Şayet o, Kureyş’le ilgili haber ve hareketleri Medine’deki Rasûlullah’a (s.a.v.) ulaştırmada başarılı olursa, Kureyş onu inanmadığı ve arzu etmediği bir savaşa sürüklemekte başarılı olacaktı… Ancak zamanı tayin edilmiş bir başarı, Kureyşlilerin hemen zarar etmelerine ve helak olmalarına sebep olacaktı…

İki topluluk Bedir savaşında karşılaşırlar…

Kılıçlar korkunç bir şekilde birbirlerinin işini bitirmek üzere çarpışmaya başlarlar…

Peygamber ashabı arasında şöyle seslenir:

– “Haşim oğullarından ve Haşim oğullarından olmayan bazı kimseler, bizlerle savaşma istekleri olmadığı halde zorla savaşa çıkarılmışlardır. Hanginiz onlardan birisiyle karşılaşırsa onu öldürmesin…

Kim Ebû’l-Bahteri b. Hişam b. Haris b. Esed’le karşılaşırsa onu öldürmesin…

Kim el-Abbas b. Abdilmuttalib ile karşılaşırsa onu öldürmesin. Çünkü o zorlanarak çıkarılmıştır…”

Rasûlullah (s.a.v.) bu meselede amcası el-Abbas’a bir meziyet isnad etmemişti. Bu meselenin en meziyetlerle ilgisi vardı, ne de bunun zamanıydı…Muhammed, Hakk savaşında ashabının başlarının düştüğünü görüp de çarpışma devam ederken, amcasının müşriklerden olduğunu bile bile ona şefaat edecek kimse değildi…

Evet…

Ebû Talib’in, yeğeni ve İslam için yaptığı iyilik ve fedakarlıkların fazlalığından dolayı amcası için istiğfarda bulunmaktan -sadece istiğfardan- menedilen Hz. Peygamber -mantıken- atalarını ve kardeşlerini öldüren müşriklere; “Amcamı istisna edin. Onu öldürmeyin” demek için, Bedir savaşına çıkacak kimse de değildir!..

Peygamber amcasının hakiki durumunu ve onun müslüman olduğunu biliyorsa, onun İslam için yaptığı görülmeyen hizmetlerini ve nihayet onun zorla istemiye istemiye savaşa çıktığını bildiğine göre, öyleyse bu durumdaki birisini kurtarması ve gücü yettiği oranda onun kanının dökülmemesini sağlamak onun görevi oluyordu…

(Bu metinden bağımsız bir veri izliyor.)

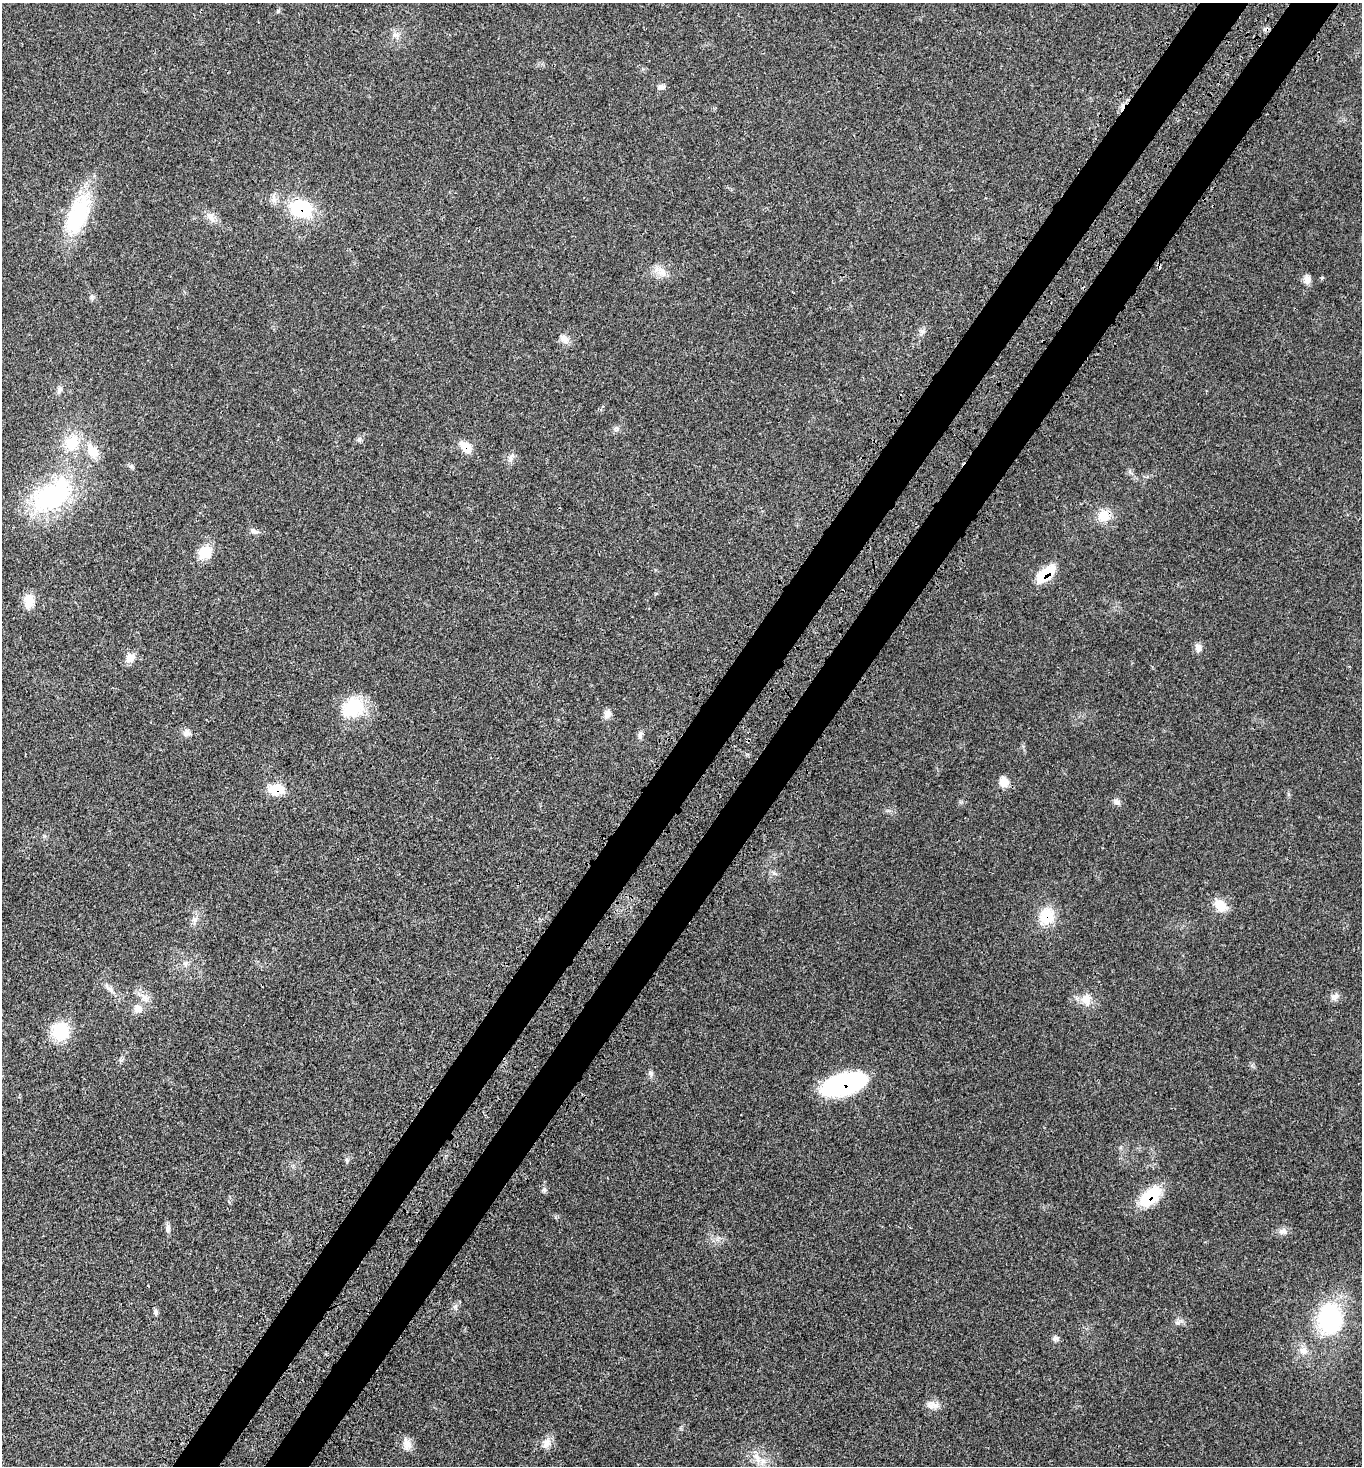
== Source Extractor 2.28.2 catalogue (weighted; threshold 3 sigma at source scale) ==
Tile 10 of 4 x 4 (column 2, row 3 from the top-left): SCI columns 1748-3107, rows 1576-3039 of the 6077 x 6080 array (HDU 1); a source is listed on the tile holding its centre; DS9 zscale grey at full resolution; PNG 1364 x 1468 px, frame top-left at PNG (2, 3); no overlay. Shown black and unused: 7% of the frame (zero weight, under 3 of 4 exposures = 8% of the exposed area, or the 3 px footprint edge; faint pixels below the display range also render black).
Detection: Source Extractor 2.28.2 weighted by HDU 2 'WHT'; one run over the whole footprint, this tile lists its part. Background 0.0205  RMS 0.0034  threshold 0.0152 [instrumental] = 3 sigma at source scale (4.5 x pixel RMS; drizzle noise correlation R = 1.50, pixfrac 1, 0.05/0.05 arcsec/px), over >= 5 px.
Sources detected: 62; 1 inside a brighter object's white glare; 1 cosmic-ray / hot-pixel residue — not listed; the other 60 listed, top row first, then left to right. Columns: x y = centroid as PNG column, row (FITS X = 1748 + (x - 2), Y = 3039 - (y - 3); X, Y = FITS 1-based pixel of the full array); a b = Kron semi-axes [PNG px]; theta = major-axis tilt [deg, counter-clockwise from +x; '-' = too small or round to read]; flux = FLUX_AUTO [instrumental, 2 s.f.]
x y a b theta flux
396 35 10 5 -7 1.2
661 87 10 7 0 1.1
301 209 26 19 -18 19
78 214 54 24 68 26
211 217 16 8 -53 2.4
661 272 20 12 -35 3.5
1307 279 11 9 -85 1.9
92 297 8 5 85 0.73
922 331 8 8 - 1.1
565 339 14 10 -41 2.2
59 389 10 7 65 1.2
617 429 9 7 66 0.96
359 440 7 6 - 0.74
72 443 24 18 59 9.6
466 447 15 10 -44 4.5
93 451 21 14 -54 5.7
511 458 15 6 66 1.4
52 496 55 31 32 43
1104 516 15 14 - 5.6
254 531 13 6 -21 1.2
205 552 15 12 37 7.2
1046 574 20 9 42 14
29 601 18 11 83 4.4
1198 647 11 9 -76 1.7
130 658 14 11 52 2.6
350 711 38 20 0 11
607 714 11 8 72 1.8
186 733 11 9 73 1.6
640 735 12 6 85 1.1
1004 782 12 11 - 3.4
276 789 18 12 0 7
1117 802 9 7 -26 1.1
774 873 7 4 -18 0.68
1220 905 18 12 -41 5.1
1047 916 19 17 84 9.2
195 920 10 7 45 1.4
185 964 10 6 -86 1.2
109 988 17 6 -44 1.8
145 997 15 7 -30 2.2
1335 997 13 8 31 1.6
1086 1000 17 14 -85 4.2
138 1009 12 11 - 2.5
61 1031 22 21 - 12
650 1073 10 6 -55 0.99
844 1084 38 18 16 48
347 1161 7 5 -87 0.67
544 1190 7 6 - 0.77
1150 1196 27 15 41 14
168 1228 11 6 84 1.2
1283 1231 12 9 3 1.8
455 1306 9 4 59 0.9
156 1312 8 6 -89 0.78
1330 1319 41 32 -87 31
1177 1323 7 4 0 0.78
1055 1338 9 7 -4 1
1303 1351 12 11 - 2.7
931 1404 14 10 56 2.4
546 1443 14 12 54 2.6
407 1444 16 10 -78 2.7
757 1458 18 9 -64 3.4
Overlapping masked pixels (flux is a lower limit): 8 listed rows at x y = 301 209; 466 447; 1104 516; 1046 574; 276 789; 1047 916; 844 1084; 1150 1196
Unlisted compact peaks at least as high as the median listed source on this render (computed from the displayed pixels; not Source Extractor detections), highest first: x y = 278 11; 1322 278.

Müslüman olduğu, Rasûlullah’a (s.a.v.) malum olmayan, el-Abbas’ın Rasûlullah’a (s.a.v.) yardım ettiği gibi, İslam’a herhangi bir yardımı olmayan ve bütün özelliği; müslümanlara kötülük ve zulmetmede Kureyş efendileriyle birlikte hareket etmeyen, onların bu hareketlerinden memnun olmayan ve Bedir savaşına zorla ve istemiye istemiye onlarla birlikte gelen Ebû’l-Bahteri, kanının dökülmemesi ve hayatının yok olmaması için Rasülullah’ın (s.a.v.) şefaatına nail olurken, müslümanlığını gizleyen bir müslümanın, İslam’ın muzaffer olmasında gözle görülen ve görülmeyen bazı davranışları olan bir a-damın bu şefaata layık olması mümkün değil midir?

Evet… O müslüman ve o yardım eden el-Abbas’tı…

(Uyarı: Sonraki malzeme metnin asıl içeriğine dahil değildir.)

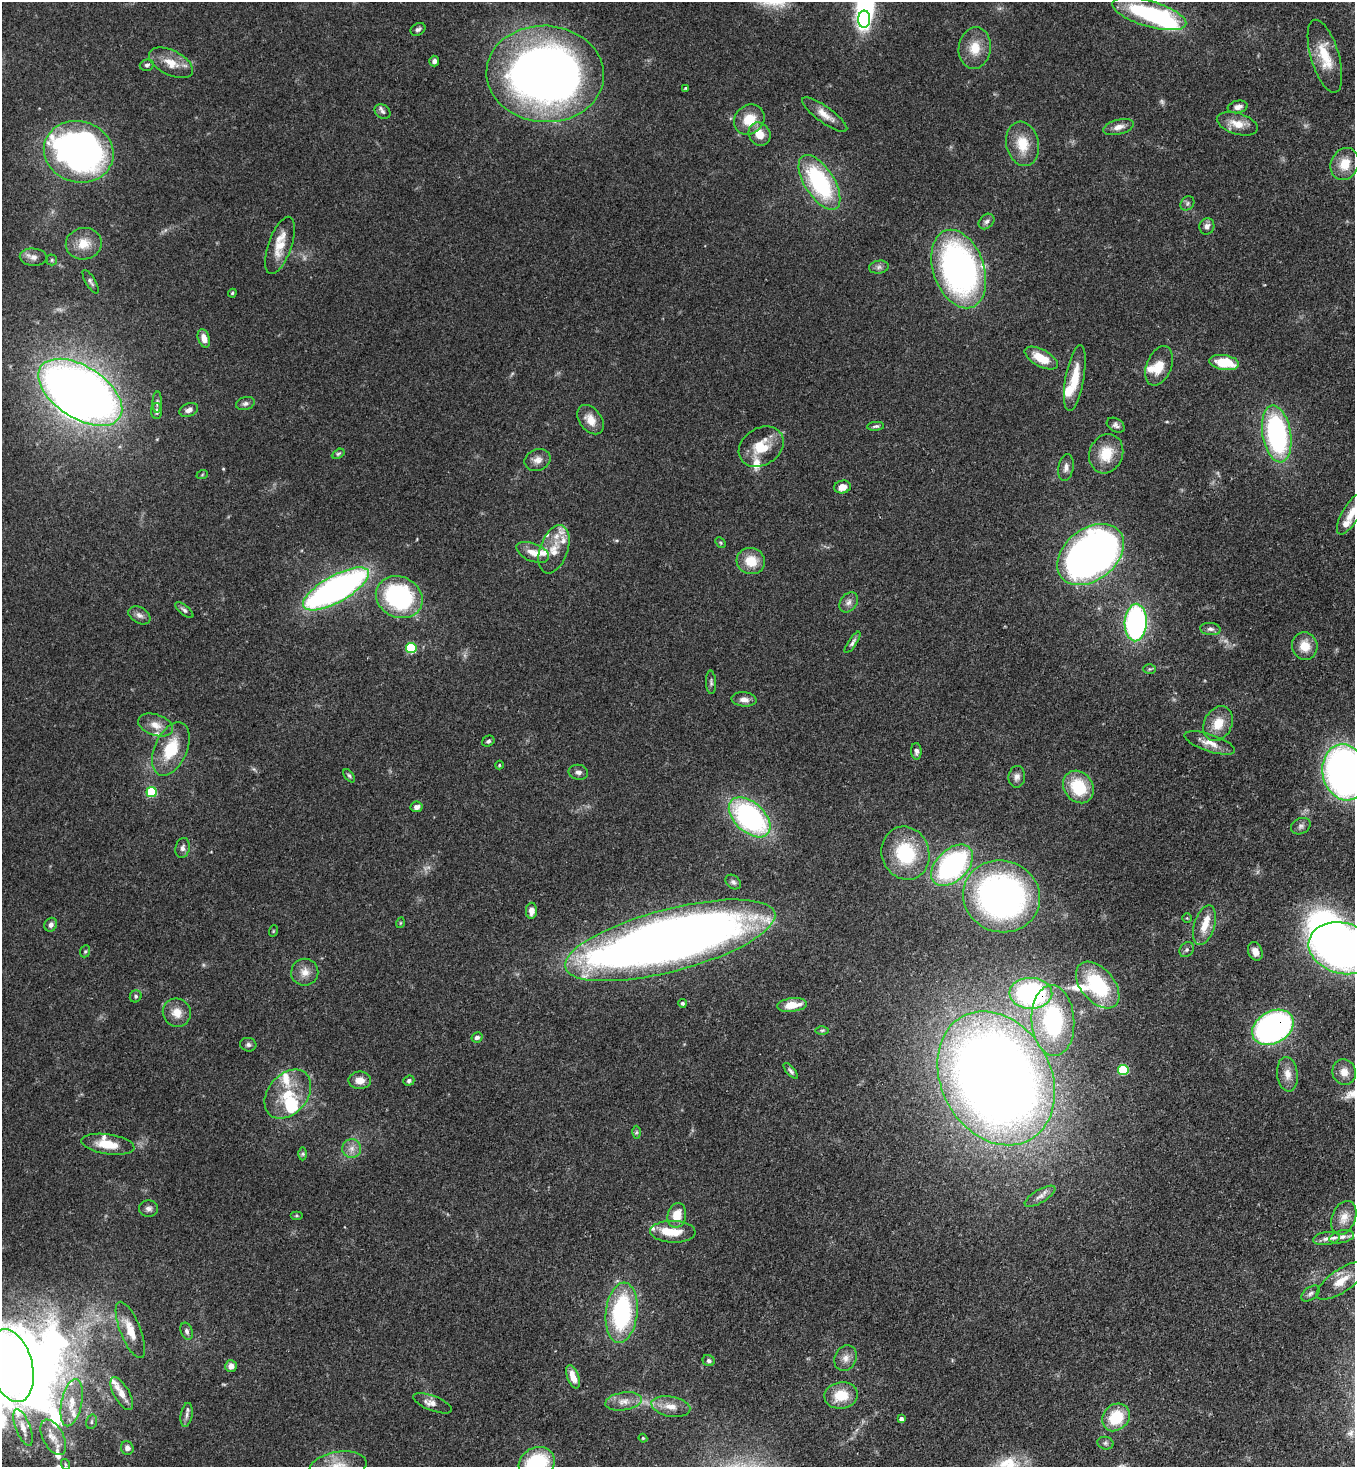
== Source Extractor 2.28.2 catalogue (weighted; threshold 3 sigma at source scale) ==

Biraz geriye dönüp durumu görelim:

İkinci Akabe biatında, Allah’a ve Rasulüne beyatlarını vermek, Hz. Peygamber’le birlikte Medine’ye hicreti kararlaştırmak için 73 erkek ve iki hanımefendiden meydana gelen Ensar heyeti, hac mevsiminde, Mekke’ye geldiğinde, Rasûlullah (s.a.v.) bu heyeti ve bu beyatla ilgili haberi amcası el-Abbas’a ulaştırdı… Çünkü Peygamber amcasının her görüşüne güveniyordu…

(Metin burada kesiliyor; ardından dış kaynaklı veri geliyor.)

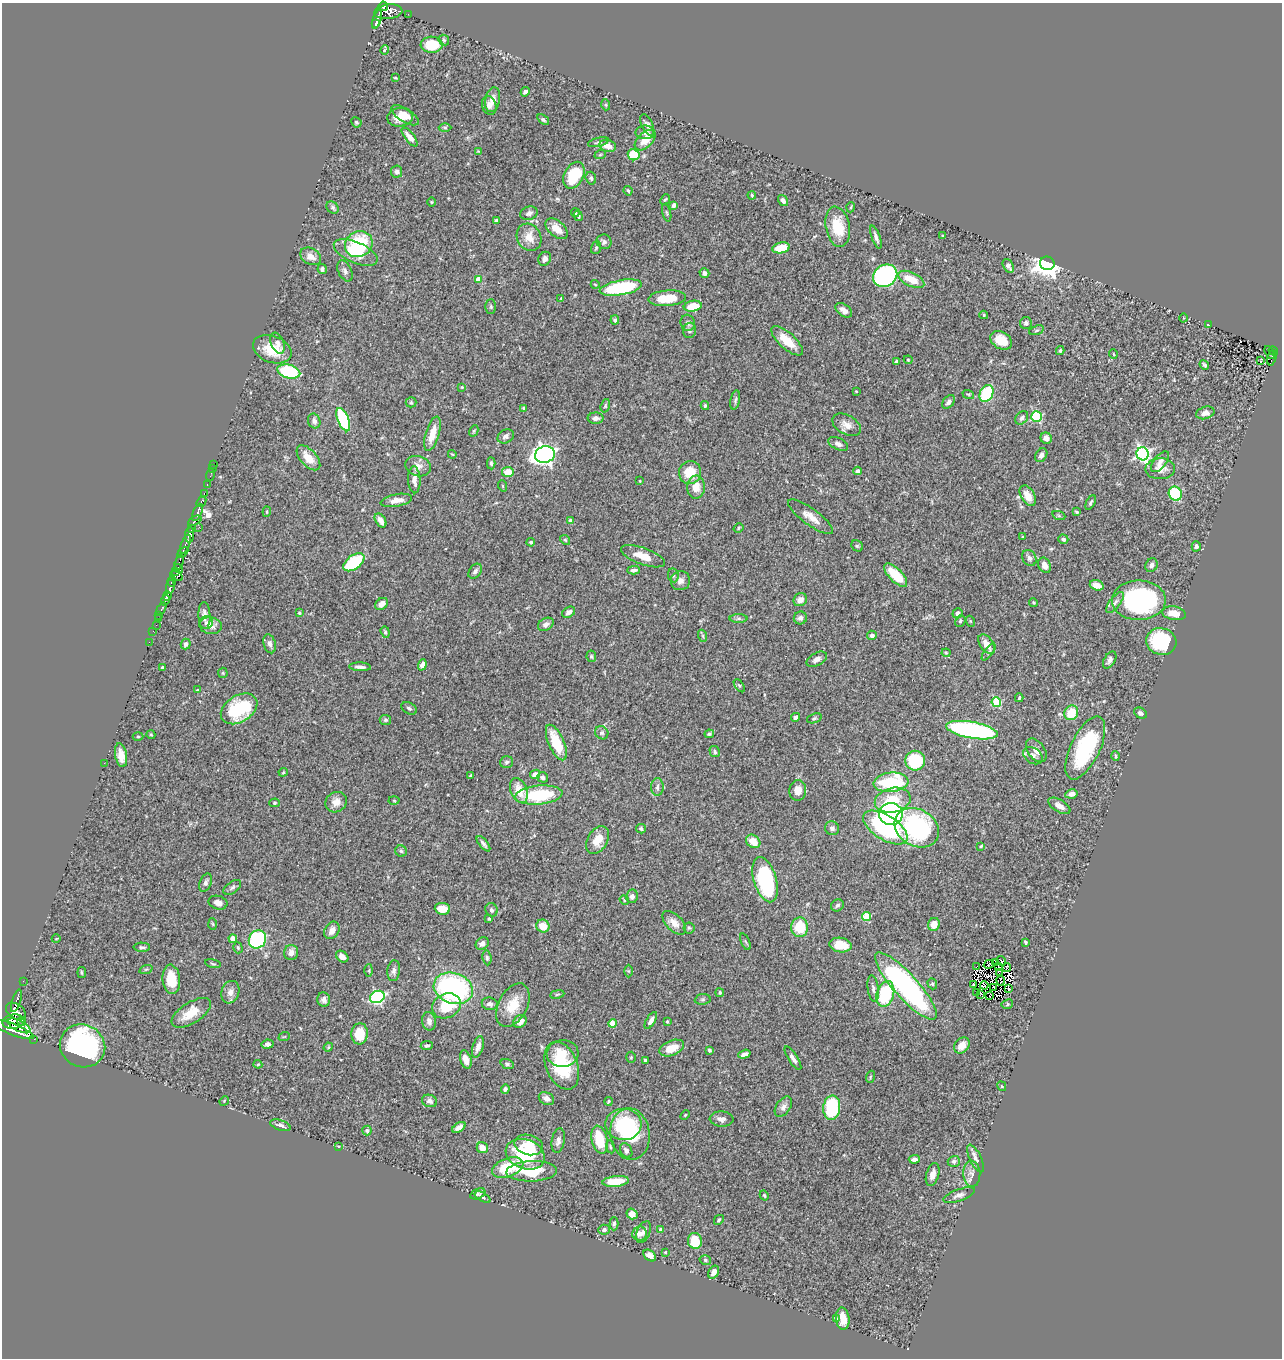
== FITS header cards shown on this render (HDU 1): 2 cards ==
NAXIS1  =                 1280
NAXIS2  =                 1356

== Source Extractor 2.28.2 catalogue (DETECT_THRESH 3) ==
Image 1280 x 1356 px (HDU 1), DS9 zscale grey, 1 PNG px = 1 image px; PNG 1284 x 1360 px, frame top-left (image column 1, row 1356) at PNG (2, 3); each listed source drawn as its Kron ellipse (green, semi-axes under 4 px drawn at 4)
Background 0.893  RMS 0.027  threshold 0.082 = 3 sigma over >= 5 px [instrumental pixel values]
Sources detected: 423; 4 with non-positive FLUX_AUTO (blend fragments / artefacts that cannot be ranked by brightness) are neither listed nor drawn; the other 419 listed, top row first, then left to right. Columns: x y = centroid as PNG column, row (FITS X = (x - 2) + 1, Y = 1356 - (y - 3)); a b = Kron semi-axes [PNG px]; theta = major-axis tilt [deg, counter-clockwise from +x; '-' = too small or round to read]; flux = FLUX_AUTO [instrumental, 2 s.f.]
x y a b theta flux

Gizlice yapılan bu buluşmanın zamanı geldiğinde, Hz. Peygamber amcasıyla birlikte Ensar’ın beklediği yere çıktı…

El-Abbas, Ensar’ın tutumunu sınamaka ve peygamber için onlardan emin olmak istedi…

Duyduğu ve gördüğü gibi, haberi bize anlatması için, sözü heyet üyelerinden birine bırakalım:işte size, Ka’b b. Malik (r.a.):

“… Rasûlullah’ı (s.a.v.) beklemek üzere vadide oturduk. Nihayet o, yanında el-Abbas b. Abdilmuttalib olduğu halde bizim yanımıza geldi. El-Abbas şöyle konuştu: “Hazrecliler! Muhammed, bildiğiniz gibi bizdendir. Biz onu kendi kavmimizin şerrinden koruduk. O, kendi kavmi arasında ve memleketinde şeref ve izzet sahiptir. Ama o size katılmayı tercih etti…

Eğer siz, onun yapmanızı istediği şeyleri yerine getirmeyi ve muhalif olduğu kimselerden de onu korumayı kabul ediyorsanız, mesele yok.

Eğer onu, düşmanlarına teslim etmeyi ve size geldikten sonra yalnız bırakmayı düşünüyorsanız, şu andan itibaren onu terkediniz…”

Şahin gözüne benziyen gözleri, Ensar’ın yüzlerinde dolaşırken bu sert ve kesin sözleri söyleyen el-Abbas, bir taraftan da sözünün tesirini ve hareketine hemen verilecek cevapları takip ediyordu…

El-Abbas bununla yetinmemişti. Onun büyük zekası, gerçeği maddî alanında araştırıp uzmanca bütün boyutlarını karşılaştıran pratik bir zekaydı.

O sırada, zekice sorduğu bir soruyla Ensar’la konuşmaya başladı işte:

– “Benim için harp düzenine geçiniz. Düşmanınızla nasıl dövüşüyorsunuz, görelim?!.”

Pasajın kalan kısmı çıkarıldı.